Search Engine

This project is a search engine designed to index a corpus of web pages and provide efficient search capabilities. It utilizes various algorithms and techniques to rank search results based on relevance, including the PageRank algorithm and cosine similarity.

Features

  • 🌐 Efficient indexing of web pages
  • 🔍 Advanced search capabilities with multi-word query handling
  • 📄 Support for HTML content extraction, including titles and descriptions
  • 📊 Proximity scoring to enhance search relevance
  • 📦 Batch processing for indexing multiple documents
  • 🔄 PageRank algorithm for ranking search results
  • 🧠 Cosine similarity calculation for improved result accuracy
  • 🔒 Easy setup with Streamlit for a user-friendly interface

Table of Contents

Installation

Prerequisites

  • Python 3.9 or higher
  • Required Python packages: Streamlit, BeautifulSoup, NLTK, SpaCy, NumPy

Installing Dependencies

You can install the required packages using pip:

pip install streamlit beautifulsoup4 nltk spacy numpy
python -m spacy download en_core_web_sm

Running the Application

  1. Clone the repository:

    git clone https://github.com/yourusername/search-engine.git
    cd search-engine
  2. Run the application:

    streamlit run main.py

Usage

Web Interface

Once the server is running, you can access the search engine through your web browser at http://localhost:8501. You can generate an index and perform searches directly from the interface.

Indexing Documents

To index documents, place your HTML files in the webpages/WEBPAGES_RAW/ directory. The application will read and index these files when you click the "Generate Index" button.

API Endpoints

The search engine provides a simple web interface for interaction. For detailed API documentation, refer to the source code in search.py and index.py.

Configuration

The search engine can be configured by modifying the source code. Key parameters include:

  • NUM_DOCS_TO_INDEX: Set the number of documents to index (default: 50).
  • documents: A JSON file mapping document IDs to URLs.

Development

To set up the development environment:

  1. Install Python and pip: https://www.python.org/downloads/
  2. Clone the repository and navigate to the project directory.
  3. Install dependencies: pip install -r requirements.txt
  4. Run the application: streamlit run main.py

Testing

To run the test suite, you can create unit tests in a separate test file and execute them using:

pytest

Explanation of Key Concepts

Word Position and Proximity Scoring

The relevance of search terms is influenced by their proximity within the text. When words are located close to each other, they are deemed more relevant to the search query. The proximity score is calculated as the inverse of the average distance between consecutive occurrences of the same term, ensuring that closely placed terms receive higher relevance.

Compiling Query Results

The search engine utilizes an index to identify documents containing the search terms. Documents are ranked based on the frequency of term occurrences, with the PageRank algorithm further refining the ranking to prioritize more authoritative sources.

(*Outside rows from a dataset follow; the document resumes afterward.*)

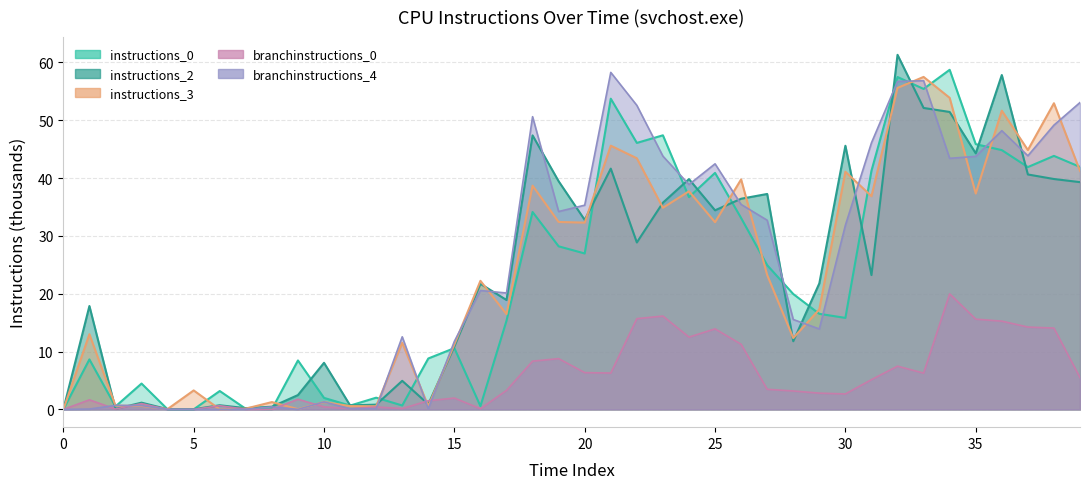

The instructions_3 series shows 53.9 at 34. True or false?

True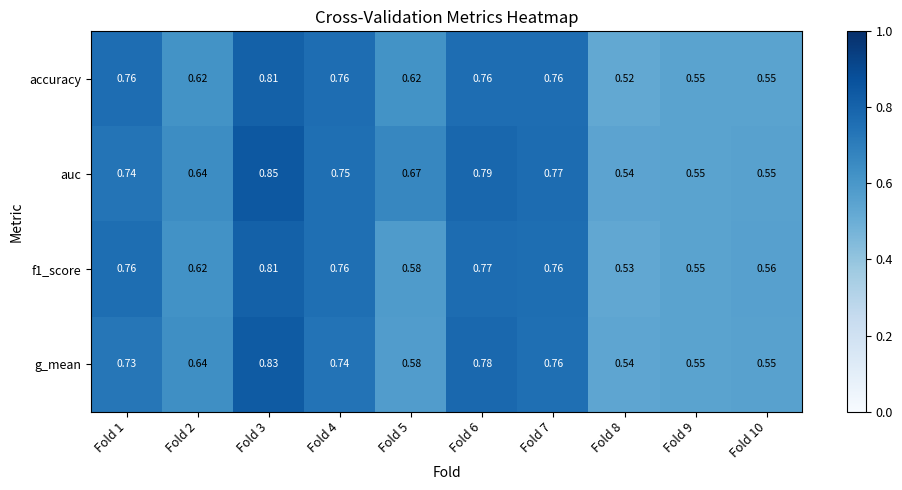

Which series has the widest spread of values?

auc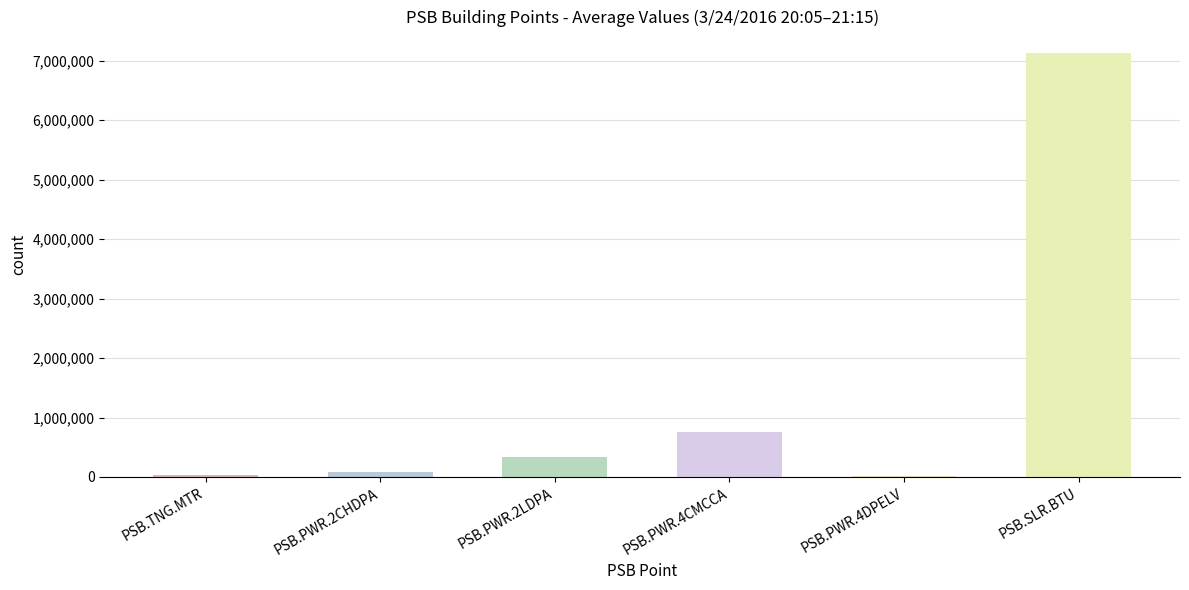

The chart shows a value of 4151364.9 at PSB.SLR.BTU. True or false?

False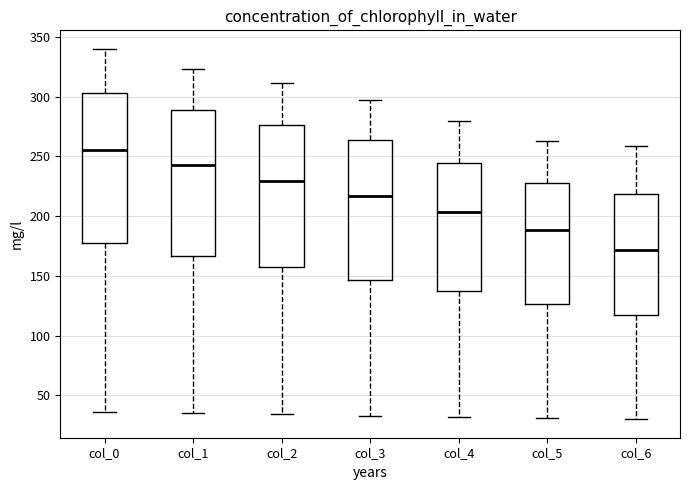

Reading left to right, transcribe this box plot: for each box, give where its median line is, the range the box spans, and where its two whiskers end, as read against the y-axis. The values are not printed on the chart, so give them approximately, as read against the axis.

col_0: median 255, box 175 to 305, whiskers 35 to 340
col_1: median 245, box 165 to 290, whiskers 35 to 325
col_2: median 230, box 155 to 275, whiskers 35 to 310
col_3: median 215, box 145 to 265, whiskers 35 to 295
col_4: median 205, box 135 to 245, whiskers 30 to 280
col_5: median 190, box 125 to 230, whiskers 30 to 265
col_6: median 170, box 115 to 220, whiskers 30 to 260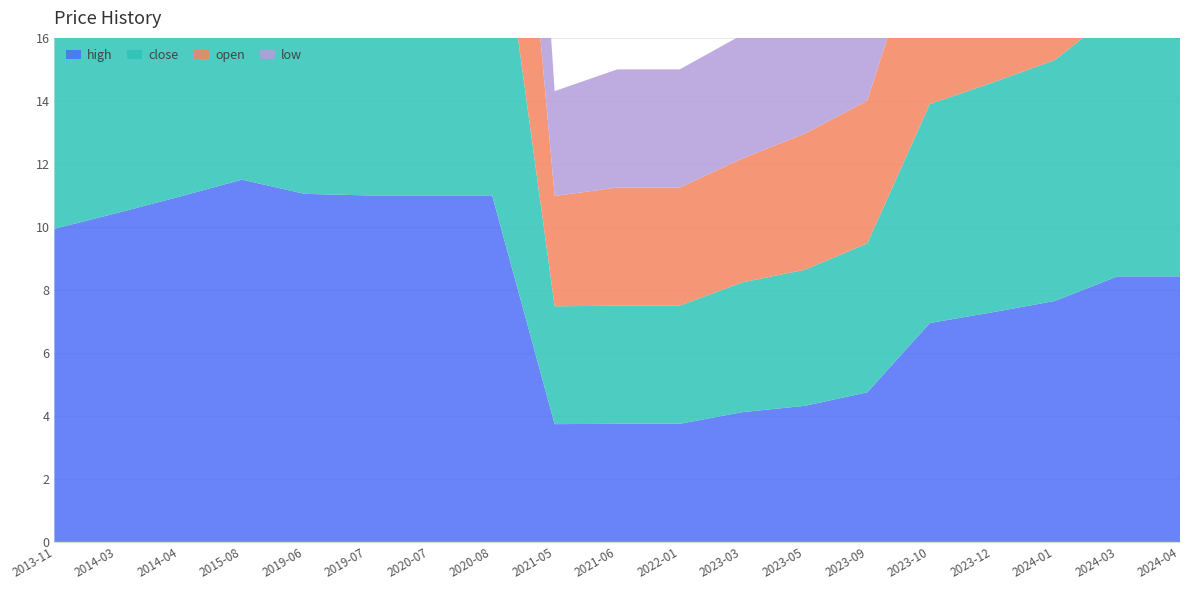

Reading left to right, extract all data points from this chart.

high: 2013-11=9.9	2014-03=10.4	2014-04=11.0	2015-08=11.5	2019-06=11.1	2019-07=11.0	2020-07=11.0	2020-08=11.0	2021-05=3.7	2021-06=3.8	2022-01=3.8	2023-03=4.1	2023-05=4.3	2023-09=4.8	2023-10=7.0	2023-12=7.3	2024-01=7.7	2024-03=8.4	2024-04=8.4
close: 2013-11=9.9	2014-03=10.4	2014-04=11.0	2015-08=11.5	2019-06=11.0	2019-07=11.0	2020-07=11.0	2020-08=11.0	2021-05=3.7	2021-06=3.8	2022-01=3.8	2023-03=4.1	2023-05=4.3	2023-09=4.7	2023-10=7.0	2023-12=7.3	2024-01=7.7	2024-03=8.4	2024-04=8.4
open: 2013-11=9.9	2014-03=10.4	2014-04=11.0	2015-08=11.5	2019-06=10.9	2019-07=11.0	2020-07=11.0	2020-08=11.0	2021-05=3.5	2021-06=3.8	2022-01=3.8	2023-03=3.9	2023-05=4.3	2023-09=4.5	2023-10=6.3	2023-12=7.3	2024-01=7.7	2024-03=8.0	2024-04=8.4
low: 2013-11=9.9	2014-03=10.4	2014-04=11.0	2015-08=11.5	2019-06=10.9	2019-07=10.9	2020-07=11.0	2020-08=11.0	2021-05=3.3	2021-06=3.8	2022-01=3.8	2023-03=3.9	2023-05=4.3	2023-09=4.3	2023-10=6.0	2023-12=7.3	2024-01=6.9	2024-03=8.0	2024-04=8.4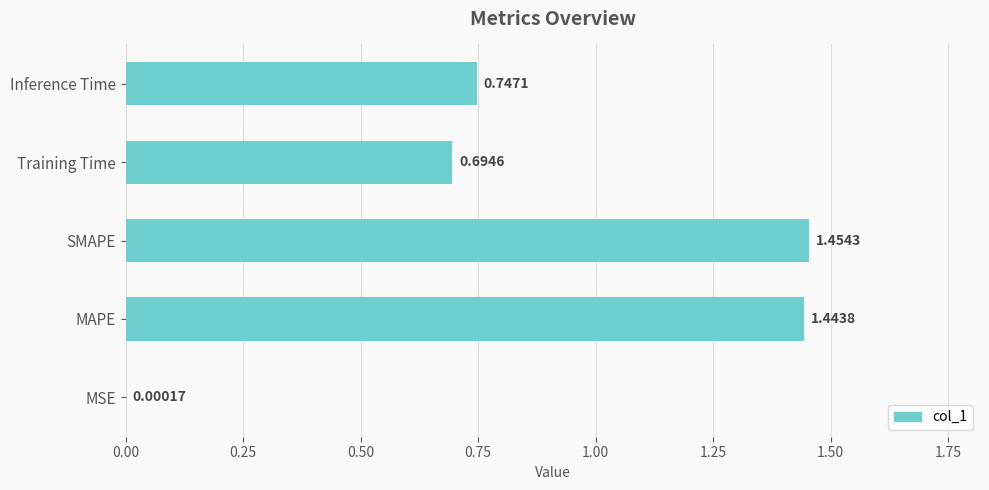

What is the sum of the values at MAPE and Training Time?

2.1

Handling Multi-Word Queries

For multi-word queries, the search engine breaks down the input into individual words and searches for each in the index. Documents are ranked based on the number of matches for each word, with higher scores for documents containing all query terms.

Anchor Words

When a document contains links to another, the anchor text (the clickable text in a hyperlink) is added to the target document's index. This enhances the relevance of the linked document, as it reflects how other pages describe it.

PageRank Algorithm

The PageRank algorithm assesses the importance of web pages based on the number of incoming links from other pages. The more links a page receives, the higher its rank, indicating greater authority. The algorithm constructs an adjacency matrix to represent links between documents and iteratively calculates scores until convergence.

Cosine Similarity

Cosine similarity measures the similarity between two vectors, typically representing term frequencies in documents. It is calculated as the dot product of the vectors divided by the product of their magnitudes. This metric helps determine how closely related a document is to a search query.

Advanced Features

The project implements zlib for data compression, significantly reducing storage requirements. A user-friendly interface is created using Streamlit, allowing for easy interaction with the search engine. Additionally, multithreading is employed to expedite index generation, enhancing overall performance.

To Run the Program

  1. Install Streamlit and other dependencies:

    pip install streamlit spacy
  2. Run the program:

    streamlit run main.py
  3. In your browser:

    • Click "Generate Index" to create the index.
    • Enter your query in the search bar and click "Search".
  4. Ensure you have SpaCy installed and the English language model downloaded:

    pip install spacy
    python -m spacy download en_core_web_sm

Outputted Files

The program generates the following files in the index/ directory:

  1. index.txt — The uncompressed index of terms.
  2. index.txt.zz — The zlib-compressed index of terms.
  3. docs_metadata.json — Contains the title and description of each document, extracted during indexing.
  4. document_tfs.json — Stores the term frequency of each document for cosine similarity calculations.

Testing Cases

  • For lemmatization: "run" and "ran" yield the same result.
  • Case sensitivity: "IrviNe" and "irvine" are treated as different terms.

License

This project is released under the MIT License. See the LICENSE file for details.